Charles Yu’s new novel, Interior Chinatown (Pantheon, 2020), is formatted as a screenplay—with typewriter font, second-person narration, and camera and scene directions—to reflect the narrative’s examination of the stereotypical roles that have historically been played by Asian American actors and how those roles bleed into lived experience. By writing in this style Yu blurs the lines between the performed character and the authentic self, raising questions about assimilation, artifice, and identity. Take inspiration from Yu’s use of this form and think of a past experience in which you felt required to perform or maintain a certain persona. Write a lyric essay that incorporates scenes written like a script or screenplay. How does the form create a sense of distance or defamiliarization? How might this angle provide you with a new perspective or insight?
Man Repeller is a lifestyle website that “explores the expansive constellation of things women care about” with “the conviction that an interest in fashion doesn’t minimize one’s intellect.” Drawing inspiration from their Outfit Anatomy series, where staff members answer questions about how and why they chose their ensemble on a given day, write a personal essay about what you’re wearing for the day.
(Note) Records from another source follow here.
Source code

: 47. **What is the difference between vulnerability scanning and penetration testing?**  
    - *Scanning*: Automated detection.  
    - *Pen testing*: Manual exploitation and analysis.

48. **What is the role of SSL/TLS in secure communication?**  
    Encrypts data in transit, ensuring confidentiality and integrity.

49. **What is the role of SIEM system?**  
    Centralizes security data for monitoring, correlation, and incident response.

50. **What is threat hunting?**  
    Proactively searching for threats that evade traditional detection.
Study each article of clothing, as well as any accessories, and revisit the myriad of thoughts you had in the process of getting dressed. What do these items communicate about you, and what do they hide? Do your clothes reveal a deeper emotional state?
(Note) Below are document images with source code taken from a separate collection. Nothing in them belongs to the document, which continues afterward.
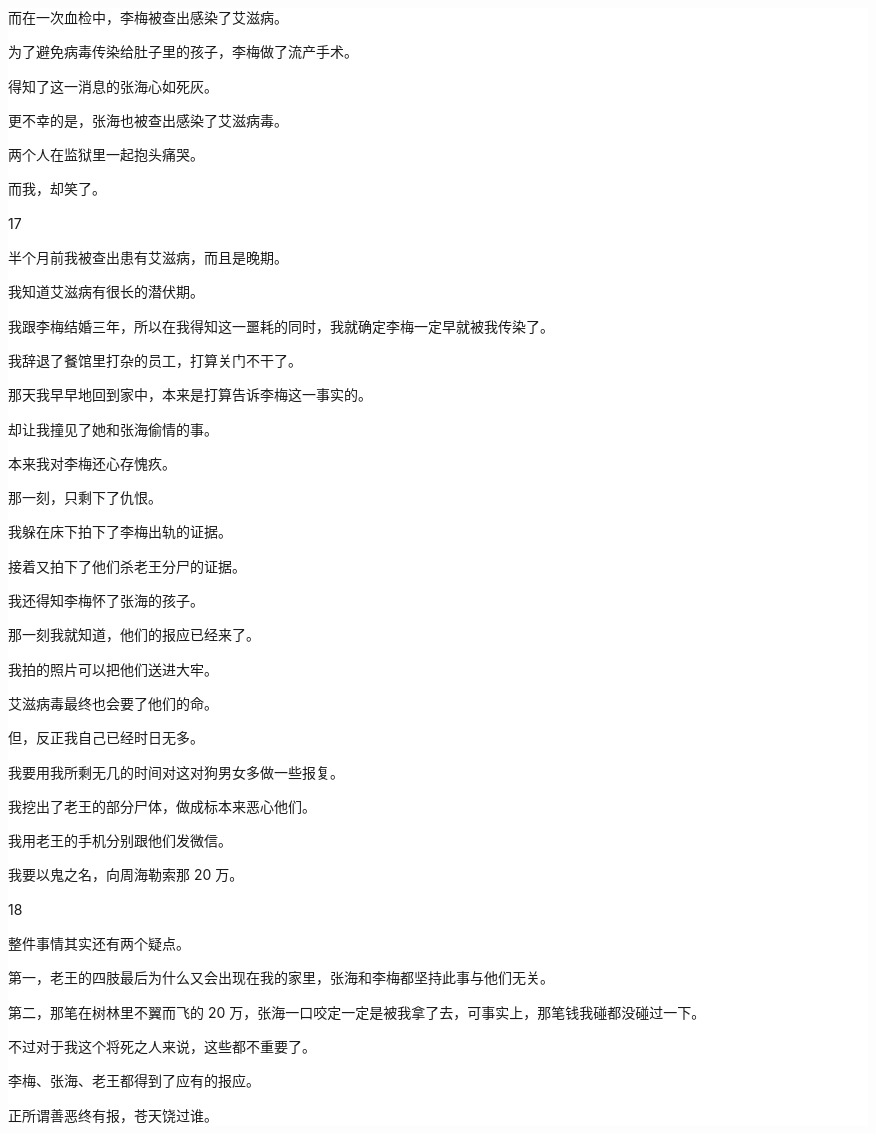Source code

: 而在一次血检中，李梅被查出感染了艾滋病。

为了避免病毒传染给肚子里的孩子，李梅做了流产手术。

得知了这一消息的张海心如死灰。

更不幸的是，张海也被查出感染了艾滋病毒。

两个人在监狱里一起抱头痛哭。

而我，却笑了。

17

半个月前我被查出患有艾滋病，而且是晚期。

我知道艾滋病有很长的潜伏期。

我跟李梅结婚三年，所以在我得知这一噩耗的同时，我就确定李梅一定早就被我传染了。

我辞退了餐馆里打杂的员工，打算关门不干了。

那天我早早地回到家中，本来是打算告诉李梅这一事实的。

却让我撞见了她和张海偷情的事。

本来我对李梅还心存愧疚。

那一刻，只剩下了仇恨。

我躲在床下拍下了李梅出轨的证据。

接着又拍下了他们杀老王分尸的证据。

我还得知李梅怀了张海的孩子。

那一刻我就知道，他们的报应已经来了。

我拍的照片可以把他们送进大牢。

艾滋病毒最终也会要了他们的命。

但，反正我自己已经时日无多。

我要用我所剩无几的时间对这对狗男女多做一些报复。

我挖出了老王的部分尸体，做成标本来恶心他们。

我用老王的手机分别跟他们发微信。

我要以鬼之名，向周海勒索那 20 万。

18

整件事情其实还有两个疑点。

第一，老王的四肢最后为什么又会出现在我的家里，张海和李梅都坚持此事与他们无关。

第二，那笔在树林里不翼而飞的 20 万，张海一口咬定一定是被我拿了去，可事实上，那笔钱我碰都没碰过一下。

不过对于我这个将死之人来说，这些都不重要了。

李梅、张海、老王都得到了应有的报应。

正所谓善恶终有报，苍天饶过谁。
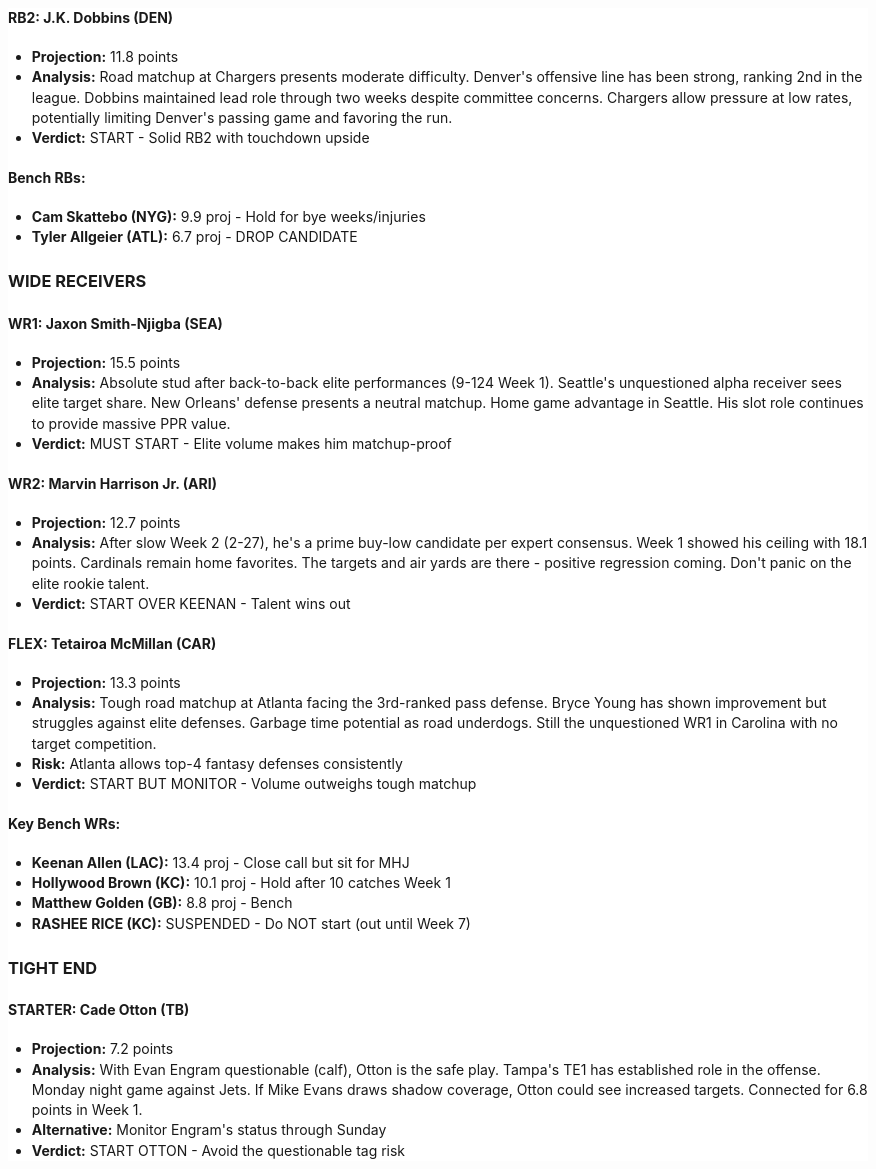 #### **RB2: J.K. Dobbins (DEN)**
- **Projection:** 11.8 points  
- **Analysis:** Road matchup at Chargers presents moderate difficulty. Denver's offensive line has been strong, ranking 2nd in the league. Dobbins maintained lead role through two weeks despite committee concerns. Chargers allow pressure at low rates, potentially limiting Denver's passing game and favoring the run.
- **Verdict:** START - Solid RB2 with touchdown upside

#### **Bench RBs:**
- **Cam Skattebo (NYG):** 9.9 proj - Hold for bye weeks/injuries
- **Tyler Allgeier (ATL):** 6.7 proj - DROP CANDIDATE

### WIDE RECEIVERS

#### **WR1: Jaxon Smith-Njigba (SEA)**
- **Projection:** 15.5 points
- **Analysis:** Absolute stud after back-to-back elite performances (9-124 Week 1). Seattle's unquestioned alpha receiver sees elite target share. New Orleans' defense presents a neutral matchup. Home game advantage in Seattle. His slot role continues to provide massive PPR value.
- **Verdict:** MUST START - Elite volume makes him matchup-proof

#### **WR2: Marvin Harrison Jr. (ARI)**  
- **Projection:** 12.7 points
- **Analysis:** After slow Week 2 (2-27), he's a prime buy-low candidate per expert consensus. Week 1 showed his ceiling with 18.1 points. Cardinals remain home favorites. The targets and air yards are there - positive regression coming. Don't panic on the elite rookie talent.
- **Verdict:** START OVER KEENAN - Talent wins out

#### **FLEX: Tetairoa McMillan (CAR)**
- **Projection:** 13.3 points
- **Analysis:** Tough road matchup at Atlanta facing the 3rd-ranked pass defense. Bryce Young has shown improvement but struggles against elite defenses. Garbage time potential as road underdogs. Still the unquestioned WR1 in Carolina with no target competition.
- **Risk:** Atlanta allows top-4 fantasy defenses consistently
- **Verdict:** START BUT MONITOR - Volume outweighs tough matchup

#### **Key Bench WRs:**
- **Keenan Allen (LAC):** 13.4 proj - Close call but sit for MHJ
- **Hollywood Brown (KC):** 10.1 proj - Hold after 10 catches Week 1
- **Matthew Golden (GB):** 8.8 proj - Bench
- **RASHEE RICE (KC):** SUSPENDED - Do NOT start (out until Week 7)

### TIGHT END

#### **STARTER: Cade Otton (TB)**
- **Projection:** 7.2 points
- **Analysis:** With Evan Engram questionable (calf), Otton is the safe play. Tampa's TE1 has established role in the offense. Monday night game against Jets. If Mike Evans draws shadow coverage, Otton could see increased targets. Connected for 6.8 points in Week 1.
- **Alternative:** Monitor Engram's status through Sunday
- **Verdict:** START OTTON - Avoid the questionable tag risk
“I really like the idea of continuing. I don’t like the idea of a dance starting and just being really short,” says choreographer Molissa Fenley in a 2018 interview for BOMB when asked about the heavy dose of endurance required for her pieces. “I find, physically, that the metabolic change that takes place in moving for a long time is really interesting. It opens your brain in different ways.” Write an essay where you consider a time when you continued onward with an act, whether physical, mental, or emotional, to the point of exhilaration or exhaustion. How did pushing onward for an extreme amount of time affect you? Score out the experience from beginning to eventual end.
After the death of a close relative, Itaru Sasaki installed a phone booth in his backyard garden in the coastal town of Otsuchi, a glass enclosure where he could speak into a disconnected rotary phone as a way of processing his grief. After the 2011 tsunami in Japan, Sasaki opened his kaze no denwa, roughly translated into “wind phone,” to other community members mourning loved ones. Write a personal essay in the form of a letter or communication to someone no longer in your life. What would you choose to share about your own life and current updates? What feelings, emotions, or sentiments would you want to reiterate to the other person, whether for the hundredth time or for the first time?